Children's weight is getting to be an obsession with grown-ups -- with concerns over obesity on one side, body image and eating disorders on the other. The safest approach may lie in focusing on weight as a matter of health rather than beauty, and teaching your child to eat in ways that will give the most energy and nutritional benefit. That's the approach taken by Get a Healthy Weight for Your Child,
a book that presents a detailed plan for improved nutrition and exercise. If your child's weight is an immediate concern and you're ready as a family to make a significant commitment to changing your lifestyle, following that plan is an excellent project to take on and follow through. But even if you can't make that commitment right now or don't need to go to that degree of effort, the book has plenty of good suggestions and information to help you teach your child about healthy eating. Read or at least skim through Chapters 3-6 to give yourself a good base of knowledge about healthy and unhealthy foods, and then use these tools from Chapter 8 to teach your child healthy habits:
- Make a large wall chart based on the nutrition goals on page 224 and give your child a sticker or other small prize for each daily amount met.

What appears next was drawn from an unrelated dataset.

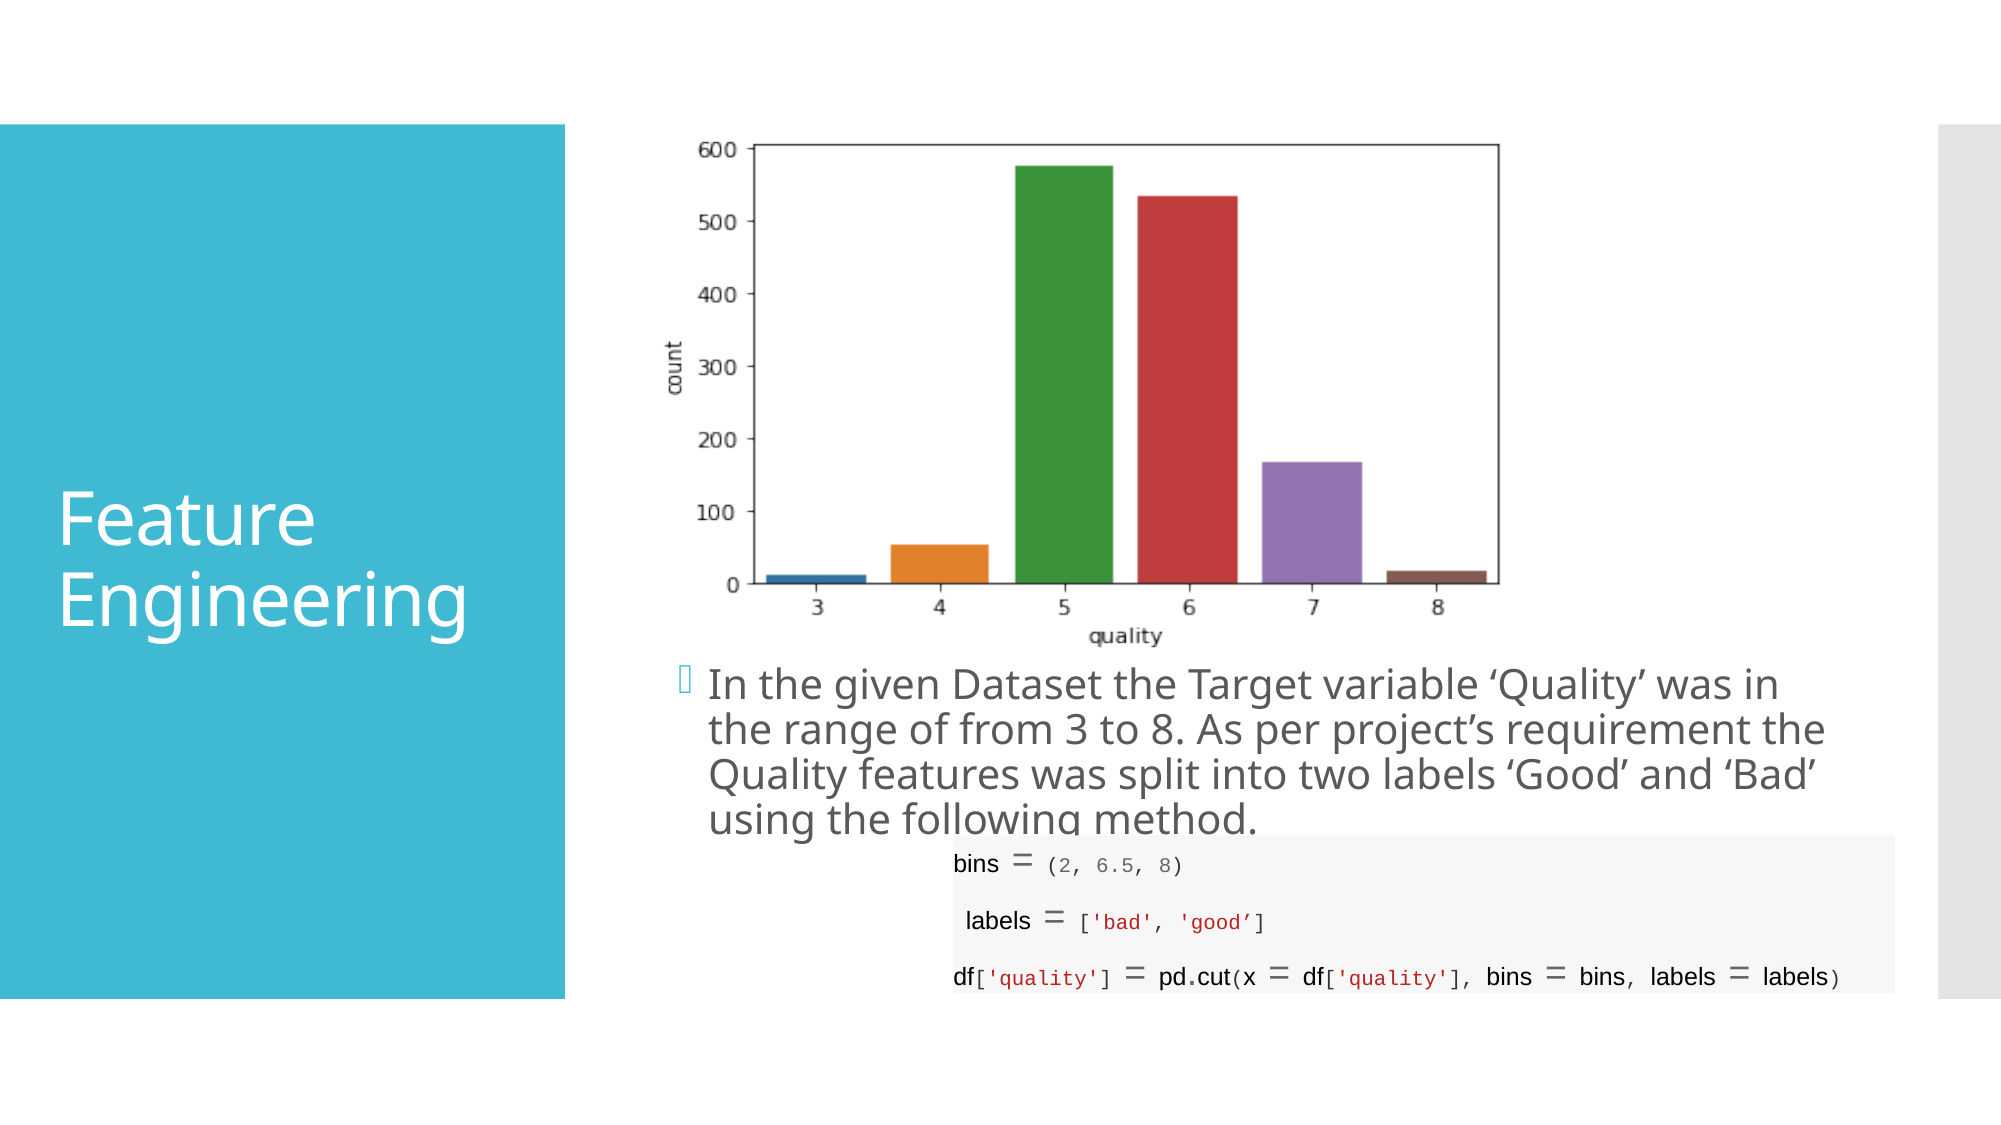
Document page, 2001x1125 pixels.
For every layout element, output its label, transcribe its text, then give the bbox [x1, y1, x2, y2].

- Award points for successfully meeting the nutrition goals on the chart and hold a family competition to see who makes the most in a week.
- Set weekly program goals like those described on page 226, and work on them daily with your child.
- Make a project to fill out the worksheets on pages 232 and 233 with your child. Have your child help you come up with goals based on the answers.
- Take a little time each day to look at serving sizes, using information on packaging and the chart on page 237. Practice measuring and comparing different servings.
- Take your child grocery shopping and challenge him to use the things you've learned together to help you make good food choices.
You may find that it's easier to change your child's habits than your own, and that your child will quickly take your place as the "food police." The benefits of this increased knowledge for your child, your family, and yourself will pay off in better health and fitness for the whole family -- and all this serving calculation doesn't hurt math skills, either.